For 35 years, the Canyon Club in Armonk was owned by Mitsubishi, the Japanese electronics and automotive conglomerate, which purchased it simply so that its local executives could play golf nearby. And even though community residents could join, they didn’t—and eventually the club, barely used, was allowed to deteriorate. Enter Brynwood Partners, who, in 2009 bought the club for $6.3 million, renamed it Brynwood Golf & Country Club, and completely upgraded it—thanks to the vision of one of the club’s few remaining patrons.
Real estate developer Jeffrey B. Mendell, an 18-year Armonk resident and avid six-handicap golfer who often played at Canyon Club, saw an opportunity. Due to the club’s high vantage point and sweeping views, Mendell, who owns several shopping centers in the Northeast and apartments in the New York metropolitan area, believed it was a vastly underutilized property that had great potential. He teamed up with two other investors to create Brynwood Partners: Edward Baquero, president of Corigin Real Estate Group in New York, who prefers swinging a tennis racket to a golf club, and a silent partner in Florida.

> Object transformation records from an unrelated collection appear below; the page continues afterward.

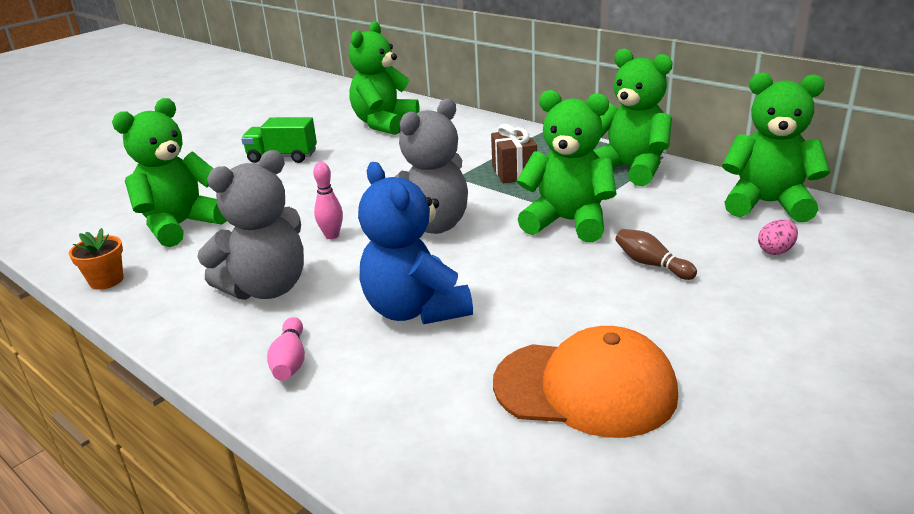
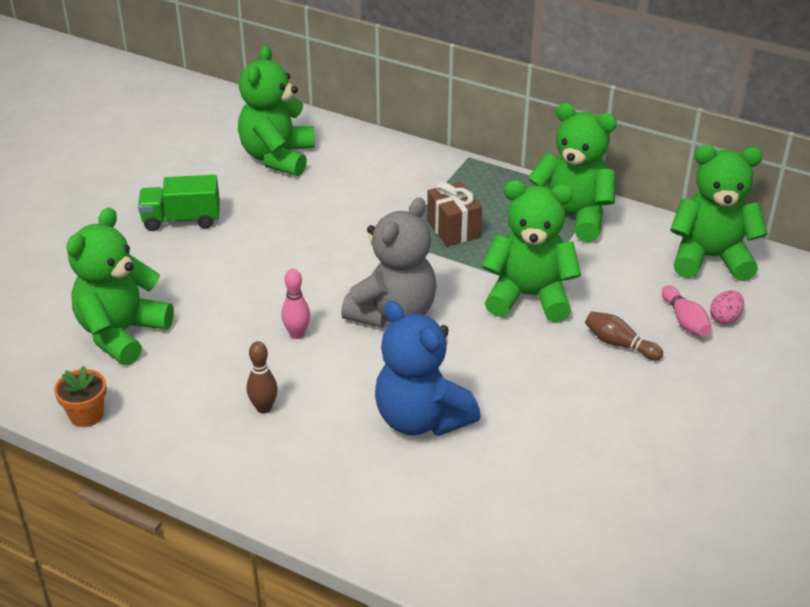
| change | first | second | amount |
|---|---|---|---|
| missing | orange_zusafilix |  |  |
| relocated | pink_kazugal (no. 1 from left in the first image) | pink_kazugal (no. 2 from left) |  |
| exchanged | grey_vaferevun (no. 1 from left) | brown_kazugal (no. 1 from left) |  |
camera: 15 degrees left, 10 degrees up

Ownership’s first major stroke was to hire Troon Golf Management, one of the world’s leading managers of prestigious, high-end country clubs and resorts. Based in Scottsdale, Arizona, Troon manages more than 200 golf courses in 31 states and 26 countries, such as Makai Golf Club in Kauai, Hawaii; Ocean Club on Paradise Island in the Bahamas; Classic Club in Palm Desert, California; and Westin Turnberry Resort in Ayrshire, Scotland. Forty-seven Troon-managed courses have received Top-100 rankings from publications such as Golf Digest, Golf Magazine, and Golf Week Magazine.
The result was a multi-million dollar upgrade that includes a renovated clubhouse with a ballroom, sophisticated dining and lounge facilities, a fully-equipped gym, spa and swimming pool, a business center, and a children’s playroom with a movie theater and video games, and plans to redesign the golf course.
Since the changes, club membership, which ranges in price from $11,000 to $14,000 a year, has tripled to 350. Brynwood also offers a Sport membership, which includes everything but golf, for $8,000 a year. “People have really responded to the things we’ve done,” Mendell says.
So what is next? Brynwood wants to add a year-round residential component to the private club. It has proposed a plan to develop 123 luxury condos and golf villa units, most of them two-bedroom, adjacent to the course—with an estimated price range of $1.2 million to $1.5 million—marketed toward the empty-nester, says Mendell. “We realize there’s a demand for housing for people whose children have grown up.” The design team for the project includes Hart Howerton, a leading global architectural and landscape firm, which will helm the residential component and world-renowned golf course designer Rees Jones, Inc., which will redesign the golf course. “The community will be smaller, more intimate, and even more luxurious.” The estimated cost of developing the property, about 14 acres, is about $100 million.
Getting through the approval process is, however, more challenging than sinking a two-inch putt. The partnership’s first proposal—more units—caused a great uproar. Mendell argues that the Brynwood plan would generate $2.4 million a year in overall property tax revenue. About $363,000 would go to the Town of North Castle and the Byram Hills School District would receive an estimated $1.6 million a year. Additionally, Mendell maintains that the project would create about 300 construction jobs, and about 75 permanent jobs when it’s completed.
“We think this is a great common sense project,” says Mendell. “Everybody wins.”